When looking at complex relationships between multiple genes, we can piece together a quantitative picture of how genes interact. Researchers are starting to realize the importance of these gene to gene and gene to environment interactions. That said, it’s not solely about the animal or experimental model… the data wrangling, cleaning and machine learning is as important, as you must be very comfortable with navigating diverse datasets.


“With the BioSymetrics approach, it is possible to build programs from the outset for the right targets and overcome many of the challenges in drug discovery that result in only 1 in 10 drugs making it to the clinic.”


Q: You’re clearly a busy person. Why dedicate time to advising BioSymetrics and what excites you about our approach?

Calum: BioSymetrics’ ability to move quickly and effortlessly between human and model datasets is differentiating. The tools that BioSymetrics is developing allow you to map from highly reproducible, basic biology datasets onto a clinical landscape and build end-to-end pipelines to continue mapping through the discovery science. That is what truly appeals to me. Essentially, you’ve created a systems approach to drug discovery, as opposed to a series of one-off experiments. When you make these maps at a high enough resolution, you start to reach the point at which you can begin to observe exponential insights.

Other companies in the same sector as BioSymetrics have not included scalable models capable of taking their AI-driven systems approaches into an in vivo setting. They are dependent on cell autonomous phenotypes. Unfortunately, many diseases are cell non-autonomous. The next phase then is… how do we map these cellular phenotypes into a whole animal.

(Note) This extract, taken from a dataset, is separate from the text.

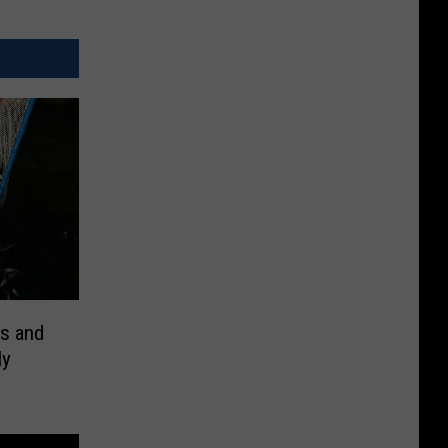
ts and
ly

And that is a space in which BioSymetrics is already well positioned. One thing I’ve admired about BioSymetrics is the team’s ability to skate to where the puck will be… it can be hard to sell something that people are still realizing they need, but that excites me.

With the BioSymetrics approach, it is possible to build programs from the outset for the right targets and overcome many of the challenges in drug discovery that result in only 1 in 10 drugs making it to the clinic.

Q: Thank you for the encouraging words, Calum. Finally… as a person with a career that is at the convergence of science, healthcare and technology, what would you say to someone who is interested in exploring more than one discipline throughout their career?

Calum: A lot of scientific fields really are all converging. The rise of computing power has connected science and medicine in a way that we’re still at the very outset of realizing. For example, we are working with large datasets so that we can refine to a greater level of granularity the diseases we are trying to cure. Unfortunately, modern medicine is data sparse… even within the electronic medical record, most data are unstructured and of limited utility. So, we need to generate more and better data in the clinic and in our research models. My experience has taught me that it is at these interfaces that the challenges will lie for some time… and also the opportunities for innovation. This type of diffusion in my scientific work is a feature not a bug. I am hopelessly diffuse. And proud of it.